You sit beside him.
“Then we stop letting them call you broken.”
He plugs the drive into his old laptop.
The video is dark and grainy, taken from a security camera outside a private club parking lot in San Francisco. It shows Alejandro and Damian arguing beside a black sports car. There is no sound, but their body language is clear.
Alejandro turns to get into the driver’s seat.
Damian grabs his arm.
Alejandro pulls away.
Damian shoves him.
Then the video cuts to another angle from a traffic camera near the highway ramp.
The car swerves.
Inside, Damian lunges across the console.
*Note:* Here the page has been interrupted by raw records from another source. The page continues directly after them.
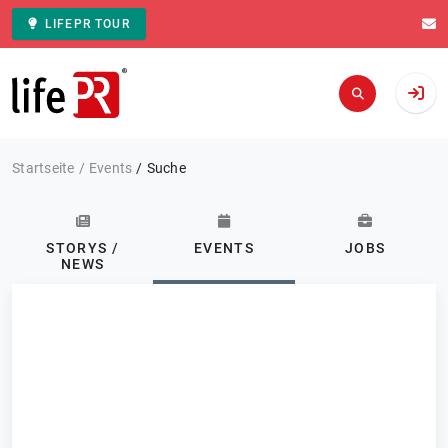
LIFEPR TOUR
Zur Startseite
Startseite
Events
Suche
STORYS /
EVENTS
JOBS
NEWS
Kategorie: Alle
Events
FILTERN
0 Ergebnisse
His hand grabs the steering wheel.
Alejandro fights him.
The car veers.
Then the screen flashes white.
The room is silent.
Alejandro does not move.
You wait.
He watches the crash again.
Then again.
The third time, he closes the laptop.
His face is empty in a way that scares you.
“I didn’t imagine it,” he says.
“No.”
“He did this.”
“Yes.”
“My family knew.”
You cannot answer.
Because maybe they did.
Maybe they didn’t.
But they knew enough to look away.
Alejandro’s hands begin shaking.
For a moment, he looks like he might break.
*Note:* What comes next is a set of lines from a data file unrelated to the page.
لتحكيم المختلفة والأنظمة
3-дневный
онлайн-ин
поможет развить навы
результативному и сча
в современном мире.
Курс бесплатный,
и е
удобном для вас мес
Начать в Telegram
Then he turns his wheelchair toward the braces.
“Help me stand.”
“Alejandro, not tonight.”
“Help me stand.”
His voice is not loud.
It is worse.
It is filled with three years of stolen life.
You fasten the braces.
He stands for thirty-two seconds that night.
Then he takes two steps.
Then three.
Then he collapses into your arms, shaking with rage and grief.
You hold him on the floor while he cries for the first time without hiding it.
Not quietly.
Not beautifully.
He cries like a man mourning the version of himself his own brother tried to kill.
You cry with him.
Because you understand something then.